Complications may arise as Australia and Indonesia seek to expand their own influence in the region through foreign aid. The impact of soft power is not to be underestimated, and there may be fears that an expansive Indonesian program could challenge Australia’s role in this field – particularly given the recent decrease in Australia’s foreign aid budget.

Even with foreign aid currently at an historic low, Australia begins with a head start because of its existing relationships with Pacific states, and has the resources to increase its aid budget to account for any potential decrease in influence. Foreign aid plays a vital role in contributing to the stability of developing states, and it is in Australia’s interests in the region to see countries shepherded by alternatives to China.

Indeed, this may come as a welcome push for Australia to take on a greater leadership role in the South Pacific, a move many states would welcome given ongoing development and governance issues, combined with the impacts of climate change.
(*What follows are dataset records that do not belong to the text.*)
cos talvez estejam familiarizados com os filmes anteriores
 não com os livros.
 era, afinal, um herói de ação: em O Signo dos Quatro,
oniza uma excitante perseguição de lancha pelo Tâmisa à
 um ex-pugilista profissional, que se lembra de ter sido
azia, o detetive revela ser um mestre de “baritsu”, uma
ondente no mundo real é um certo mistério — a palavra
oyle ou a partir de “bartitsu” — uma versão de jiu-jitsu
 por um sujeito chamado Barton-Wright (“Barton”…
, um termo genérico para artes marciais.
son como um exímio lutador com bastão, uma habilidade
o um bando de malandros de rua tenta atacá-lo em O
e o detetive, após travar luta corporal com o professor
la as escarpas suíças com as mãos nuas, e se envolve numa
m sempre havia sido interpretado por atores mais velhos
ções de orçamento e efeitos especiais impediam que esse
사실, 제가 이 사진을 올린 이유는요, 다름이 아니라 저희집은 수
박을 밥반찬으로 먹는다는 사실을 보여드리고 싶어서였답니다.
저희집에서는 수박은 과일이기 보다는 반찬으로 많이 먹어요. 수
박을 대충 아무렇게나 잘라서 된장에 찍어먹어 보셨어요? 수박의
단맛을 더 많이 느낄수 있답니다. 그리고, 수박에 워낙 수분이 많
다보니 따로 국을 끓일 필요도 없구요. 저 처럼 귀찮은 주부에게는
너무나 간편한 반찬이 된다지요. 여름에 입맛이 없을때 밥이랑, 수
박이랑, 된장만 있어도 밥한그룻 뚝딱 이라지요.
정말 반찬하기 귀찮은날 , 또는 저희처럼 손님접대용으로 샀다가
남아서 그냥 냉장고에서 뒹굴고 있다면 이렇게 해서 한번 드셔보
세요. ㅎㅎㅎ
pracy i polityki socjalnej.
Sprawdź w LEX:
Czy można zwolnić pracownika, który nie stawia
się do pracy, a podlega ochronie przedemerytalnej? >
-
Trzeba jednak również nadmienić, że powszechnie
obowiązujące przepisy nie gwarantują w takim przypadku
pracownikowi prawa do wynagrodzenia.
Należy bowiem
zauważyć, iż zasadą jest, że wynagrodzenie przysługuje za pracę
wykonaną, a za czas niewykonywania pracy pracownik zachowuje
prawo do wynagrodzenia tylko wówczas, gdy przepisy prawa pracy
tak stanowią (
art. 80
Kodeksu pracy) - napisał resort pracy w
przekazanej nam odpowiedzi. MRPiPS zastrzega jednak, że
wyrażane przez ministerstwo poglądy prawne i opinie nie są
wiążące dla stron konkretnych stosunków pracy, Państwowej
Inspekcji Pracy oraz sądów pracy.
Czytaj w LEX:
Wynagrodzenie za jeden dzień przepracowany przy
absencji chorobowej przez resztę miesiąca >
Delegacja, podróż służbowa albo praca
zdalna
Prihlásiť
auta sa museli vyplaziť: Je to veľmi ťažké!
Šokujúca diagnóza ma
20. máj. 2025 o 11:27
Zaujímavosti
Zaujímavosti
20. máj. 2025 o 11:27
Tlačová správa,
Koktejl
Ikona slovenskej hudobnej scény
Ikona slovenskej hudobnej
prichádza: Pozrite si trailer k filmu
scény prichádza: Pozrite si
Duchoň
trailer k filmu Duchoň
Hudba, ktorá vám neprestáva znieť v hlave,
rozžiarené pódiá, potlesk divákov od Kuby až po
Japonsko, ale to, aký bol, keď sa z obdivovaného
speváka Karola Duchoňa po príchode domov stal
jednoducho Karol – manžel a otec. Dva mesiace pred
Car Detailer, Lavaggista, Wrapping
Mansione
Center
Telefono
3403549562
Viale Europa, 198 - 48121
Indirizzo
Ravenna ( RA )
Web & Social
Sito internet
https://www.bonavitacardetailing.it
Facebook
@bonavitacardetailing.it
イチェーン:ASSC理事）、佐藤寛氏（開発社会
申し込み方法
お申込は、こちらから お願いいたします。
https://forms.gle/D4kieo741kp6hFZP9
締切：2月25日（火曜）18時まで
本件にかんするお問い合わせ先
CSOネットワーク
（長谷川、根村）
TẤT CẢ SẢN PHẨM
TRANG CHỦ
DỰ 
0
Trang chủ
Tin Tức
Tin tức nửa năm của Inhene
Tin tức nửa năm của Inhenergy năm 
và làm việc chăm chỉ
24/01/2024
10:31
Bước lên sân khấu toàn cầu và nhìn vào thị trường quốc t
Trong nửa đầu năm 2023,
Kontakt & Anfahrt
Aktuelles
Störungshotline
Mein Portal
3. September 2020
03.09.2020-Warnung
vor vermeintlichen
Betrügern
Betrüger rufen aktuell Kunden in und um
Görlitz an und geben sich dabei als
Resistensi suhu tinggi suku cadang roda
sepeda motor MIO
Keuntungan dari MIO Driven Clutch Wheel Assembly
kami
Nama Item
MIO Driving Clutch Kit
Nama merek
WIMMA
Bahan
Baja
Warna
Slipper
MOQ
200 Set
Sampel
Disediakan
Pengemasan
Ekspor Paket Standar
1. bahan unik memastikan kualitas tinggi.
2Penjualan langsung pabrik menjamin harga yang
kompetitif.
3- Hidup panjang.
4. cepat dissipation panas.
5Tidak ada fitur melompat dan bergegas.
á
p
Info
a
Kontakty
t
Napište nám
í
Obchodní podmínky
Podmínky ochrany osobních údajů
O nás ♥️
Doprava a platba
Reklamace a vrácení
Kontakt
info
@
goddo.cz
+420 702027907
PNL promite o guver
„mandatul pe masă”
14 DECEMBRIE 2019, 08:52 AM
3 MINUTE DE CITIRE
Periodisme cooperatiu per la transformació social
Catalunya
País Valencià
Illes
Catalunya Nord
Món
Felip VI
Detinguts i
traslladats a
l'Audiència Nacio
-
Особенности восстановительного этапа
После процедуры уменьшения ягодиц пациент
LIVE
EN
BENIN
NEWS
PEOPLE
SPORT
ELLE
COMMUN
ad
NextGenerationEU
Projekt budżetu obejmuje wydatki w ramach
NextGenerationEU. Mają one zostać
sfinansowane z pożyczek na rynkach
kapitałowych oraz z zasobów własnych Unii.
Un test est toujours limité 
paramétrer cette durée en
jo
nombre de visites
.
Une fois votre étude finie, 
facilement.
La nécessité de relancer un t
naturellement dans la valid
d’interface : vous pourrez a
In a region of change and uncertainty, Australia needs to enhance the resilience of its network of regional relationships. While Indonesia’s desire to become an aid donor in the region may not provide an automatic opportunity for active cooperation between Australia and Indonesia, Jakarta’s renewed external interest and humanitarian desires do provide a potential platform for cooperation. This would best be achieved by seeking to work with Indonesia on issues of high priority for the nation; namely, the Rohingya crisis in Myanmar, and the mistreatment of migrant workers in the region.

The aid to broader regional security such cooperation might yield could go both ways.